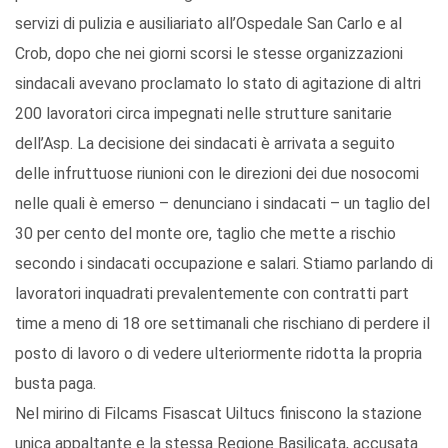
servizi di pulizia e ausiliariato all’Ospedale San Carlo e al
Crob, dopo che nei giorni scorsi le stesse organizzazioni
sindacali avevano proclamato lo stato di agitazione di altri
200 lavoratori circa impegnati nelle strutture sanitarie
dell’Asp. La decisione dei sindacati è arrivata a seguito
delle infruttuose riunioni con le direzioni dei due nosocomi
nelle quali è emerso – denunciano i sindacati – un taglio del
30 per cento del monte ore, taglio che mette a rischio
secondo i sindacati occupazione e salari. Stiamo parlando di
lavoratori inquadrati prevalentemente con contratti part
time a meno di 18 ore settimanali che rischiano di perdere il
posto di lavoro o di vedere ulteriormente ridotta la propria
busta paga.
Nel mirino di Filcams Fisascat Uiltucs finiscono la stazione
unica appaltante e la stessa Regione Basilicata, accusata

************

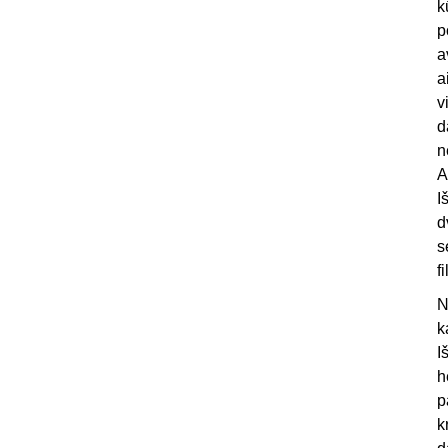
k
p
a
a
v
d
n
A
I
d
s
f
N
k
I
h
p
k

************

AIM OF THE TASK
Return every line of the material from the one containing "servizi di pulizia" down to the one containing "unica appaltante e", both included, reproducing each line word for word.

WRITTEN RESPONSE
servizi di pulizia e ausiliariato all’Ospedale San Carlo e al
Crob, dopo che nei giorni scorsi le stesse organizzazioni
sindacali avevano proclamato lo stato di agitazione di altri
200 lavoratori circa impegnati nelle strutture sanitarie
dell’Asp. La decisione dei sindacati è arrivata a seguito
delle infruttuose riunioni con le direzioni dei due nosocomi
nelle quali è emerso – denunciano i sindacati – un taglio del
30 per cento del monte ore, taglio che mette a rischio
secondo i sindacati occupazione e salari. Stiamo parlando di
lavoratori inquadrati prevalentemente con contratti part
time a meno di 18 ore settimanali che rischiano di perdere il
posto di lavoro o di vedere ulteriormente ridotta la propria
busta paga.
Nel mirino di Filcams Fisascat Uiltucs finiscono la stazione
unica appaltante e la stessa Regione Basilicata, accusata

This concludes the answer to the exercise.